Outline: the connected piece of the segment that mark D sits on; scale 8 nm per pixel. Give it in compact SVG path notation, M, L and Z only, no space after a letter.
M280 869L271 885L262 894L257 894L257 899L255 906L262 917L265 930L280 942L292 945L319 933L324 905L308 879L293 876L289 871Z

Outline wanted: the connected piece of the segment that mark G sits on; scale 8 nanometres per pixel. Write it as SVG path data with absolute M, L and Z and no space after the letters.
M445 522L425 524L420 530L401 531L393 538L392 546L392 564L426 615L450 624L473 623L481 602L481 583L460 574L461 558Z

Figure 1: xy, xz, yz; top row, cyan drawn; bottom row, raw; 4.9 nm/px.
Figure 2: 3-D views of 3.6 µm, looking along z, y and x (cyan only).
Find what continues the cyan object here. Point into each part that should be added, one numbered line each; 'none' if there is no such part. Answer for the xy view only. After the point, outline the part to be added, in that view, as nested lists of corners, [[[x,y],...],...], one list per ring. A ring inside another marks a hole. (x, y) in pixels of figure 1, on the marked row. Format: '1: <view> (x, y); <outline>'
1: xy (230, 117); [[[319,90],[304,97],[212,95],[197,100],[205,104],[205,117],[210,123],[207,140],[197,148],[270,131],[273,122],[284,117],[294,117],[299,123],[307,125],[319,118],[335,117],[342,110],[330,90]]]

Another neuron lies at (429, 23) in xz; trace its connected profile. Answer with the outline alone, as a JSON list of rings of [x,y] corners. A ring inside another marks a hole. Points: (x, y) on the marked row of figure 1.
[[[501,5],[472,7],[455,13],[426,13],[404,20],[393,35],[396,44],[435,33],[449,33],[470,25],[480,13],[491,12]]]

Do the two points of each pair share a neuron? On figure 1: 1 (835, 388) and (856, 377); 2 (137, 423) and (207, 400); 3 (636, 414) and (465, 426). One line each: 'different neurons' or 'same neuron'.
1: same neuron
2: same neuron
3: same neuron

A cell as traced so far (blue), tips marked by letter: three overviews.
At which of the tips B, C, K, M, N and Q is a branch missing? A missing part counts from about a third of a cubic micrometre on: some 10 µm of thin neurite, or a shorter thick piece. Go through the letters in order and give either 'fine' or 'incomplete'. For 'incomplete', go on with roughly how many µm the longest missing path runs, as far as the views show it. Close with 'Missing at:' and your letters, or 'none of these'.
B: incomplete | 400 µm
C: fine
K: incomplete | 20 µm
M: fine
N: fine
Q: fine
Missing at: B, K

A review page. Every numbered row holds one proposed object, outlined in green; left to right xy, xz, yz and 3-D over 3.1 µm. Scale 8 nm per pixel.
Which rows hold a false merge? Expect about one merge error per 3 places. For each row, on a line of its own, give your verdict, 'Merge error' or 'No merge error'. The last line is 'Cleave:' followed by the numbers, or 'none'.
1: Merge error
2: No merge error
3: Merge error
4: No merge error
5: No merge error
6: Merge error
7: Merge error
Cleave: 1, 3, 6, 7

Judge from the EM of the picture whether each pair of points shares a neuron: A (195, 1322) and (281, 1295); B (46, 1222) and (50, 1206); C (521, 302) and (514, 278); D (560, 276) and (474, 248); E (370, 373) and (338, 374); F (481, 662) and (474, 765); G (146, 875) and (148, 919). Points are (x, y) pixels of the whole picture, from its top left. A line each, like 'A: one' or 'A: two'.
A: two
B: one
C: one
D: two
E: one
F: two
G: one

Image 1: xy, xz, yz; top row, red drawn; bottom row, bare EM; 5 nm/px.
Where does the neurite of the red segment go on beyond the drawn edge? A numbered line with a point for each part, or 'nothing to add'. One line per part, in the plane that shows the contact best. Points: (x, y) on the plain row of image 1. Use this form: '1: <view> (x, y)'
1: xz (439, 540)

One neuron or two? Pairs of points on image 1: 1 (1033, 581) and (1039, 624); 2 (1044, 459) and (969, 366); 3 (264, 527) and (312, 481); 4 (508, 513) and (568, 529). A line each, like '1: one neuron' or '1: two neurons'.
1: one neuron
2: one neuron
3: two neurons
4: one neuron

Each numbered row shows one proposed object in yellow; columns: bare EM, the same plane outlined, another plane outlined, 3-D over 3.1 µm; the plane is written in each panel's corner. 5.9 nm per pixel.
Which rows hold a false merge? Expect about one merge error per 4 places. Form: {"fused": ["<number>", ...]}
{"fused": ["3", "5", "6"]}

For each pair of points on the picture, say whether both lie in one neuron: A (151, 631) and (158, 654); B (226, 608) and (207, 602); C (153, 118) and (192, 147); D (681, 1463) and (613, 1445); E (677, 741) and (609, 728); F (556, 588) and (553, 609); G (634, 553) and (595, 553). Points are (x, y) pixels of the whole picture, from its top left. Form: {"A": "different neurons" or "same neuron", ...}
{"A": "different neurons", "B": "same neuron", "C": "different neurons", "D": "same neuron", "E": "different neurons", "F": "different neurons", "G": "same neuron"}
§
■ About this exercise
Print the whole listing above exactly, please.

■ Solution for this exercise
Outline: the connected piece of the segment that mark D sits on; scale 8 nm per pixel. Give it in compact SVG path notation, M, L and Z only, no space after a letter.
M280 869L271 885L262 894L257 894L257 899L255 906L262 917L265 930L280 942L292 945L319 933L324 905L308 879L293 876L289 871Z

Outline wanted: the connected piece of the segment that mark G sits on; scale 8 nanometres per pixel. Write it as SVG path data with absolute M, L and Z and no space after the letters.
M445 522L425 524L420 530L401 531L393 538L392 546L392 564L426 615L450 624L473 623L481 602L481 583L460 574L461 558Z

Figure 1: xy, xz, yz; top row, cyan drawn; bottom row, raw; 4.9 nm/px.
Figure 2: 3-D views of 3.6 µm, looking along z, y and x (cyan only).
Find what continues the cyan object here. Point into each part that should be added, one numbered line each; 'none' if there is no such part. Answer for the xy view only. After the point, outline the part to be added, in that view, as nested lists of corners, [[[x,y],...],...], one list per ring. A ring inside another marks a hole. (x, y) in pixels of figure 1, on the marked row. Format: '1: <view> (x, y); <outline>'
1: xy (230, 117); [[[319,90],[304,97],[212,95],[197,100],[205,104],[205,117],[210,123],[207,140],[197,148],[270,131],[273,122],[284,117],[294,117],[299,123],[307,125],[319,118],[335,117],[342,110],[330,90]]]

Another neuron lies at (429, 23) in xz; trace its connected profile. Answer with the outline alone, as a JSON list of rings of [x,y] corners. A ring inside another marks a hole. Points: (x, y) on the marked row of figure 1.
[[[501,5],[472,7],[455,13],[426,13],[404,20],[393,35],[396,44],[435,33],[449,33],[470,25],[480,13],[491,12]]]

Do the two points of each pair share a neuron? On figure 1: 1 (835, 388) and (856, 377); 2 (137, 423) and (207, 400); 3 (636, 414) and (465, 426). One line each: 'different neurons' or 'same neuron'.
1: same neuron
2: same neuron
3: same neuron

A cell as traced so far (blue), tips marked by letter: three overviews.
At which of the tips B, C, K, M, N and Q is a branch missing? A missing part counts from about a third of a cubic micrometre on: some 10 µm of thin neurite, or a shorter thick piece. Go through the letters in order and give either 'fine' or 'incomplete'. For 'incomplete', go on with roughly how many µm the longest missing path runs, as far as the views show it. Close with 'Missing at:' and your letters, or 'none of these'.
B: incomplete | 400 µm
C: fine
K: incomplete | 20 µm
M: fine
N: fine
Q: fine
Missing at: B, K

A review page. Every numbered row holds one proposed object, outlined in green; left to right xy, xz, yz and 3-D over 3.1 µm. Scale 8 nm per pixel.
Which rows hold a false merge? Expect about one merge error per 3 places. For each row, on a line of its own, give your verdict, 'Merge error' or 'No merge error'. The last line is 'Cleave:' followed by the numbers, or 'none'.
1: Merge error
2: No merge error
3: Merge error
4: No merge error
5: No merge error
6: Merge error
7: Merge error
Cleave: 1, 3, 6, 7

Judge from the EM of the picture whether each pair of points shares a neuron: A (195, 1322) and (281, 1295); B (46, 1222) and (50, 1206); C (521, 302) and (514, 278); D (560, 276) and (474, 248); E (370, 373) and (338, 374); F (481, 662) and (474, 765); G (146, 875) and (148, 919). Points are (x, y) pixels of the whole picture, from its top left. A line each, like 'A: one' or 'A: two'.
A: two
B: one
C: one
D: two
E: one
F: two
G: one

Image 1: xy, xz, yz; top row, red drawn; bottom row, bare EM; 5 nm/px.
Where does the neurite of the red segment go on beyond the drawn edge? A numbered line with a point for each part, or 'nothing to add'. One line per part, in the plane that shows the contact best. Points: (x, y) on the plain row of image 1. Use this form: '1: <view> (x, y)'
1: xz (439, 540)

One neuron or two? Pairs of points on image 1: 1 (1033, 581) and (1039, 624); 2 (1044, 459) and (969, 366); 3 (264, 527) and (312, 481); 4 (508, 513) and (568, 529). A line each, like '1: one neuron' or '1: two neurons'.
1: one neuron
2: one neuron
3: two neurons
4: one neuron

Each numbered row shows one proposed object in yellow; columns: bare EM, the same plane outlined, another plane outlined, 3-D over 3.1 µm; the plane is written in each panel's corner. 5.9 nm per pixel.
Which rows hold a false merge? Expect about one merge error per 4 places. Form: {"fused": ["<number>", ...]}
{"fused": ["3", "5", "6"]}

For each pair of points on the picture, say whether both lie in one neuron: A (151, 631) and (158, 654); B (226, 608) and (207, 602); C (153, 118) and (192, 147); D (681, 1463) and (613, 1445); E (677, 741) and (609, 728); F (556, 588) and (553, 609); G (634, 553) and (595, 553). Points are (x, y) pixels of the whole picture, from its top left. Form: {"A": "different neurons" or "same neuron", ...}
{"A": "different neurons", "B": "same neuron", "C": "different neurons", "D": "same neuron", "E": "different neurons", "F": "different neurons", "G": "same neuron"}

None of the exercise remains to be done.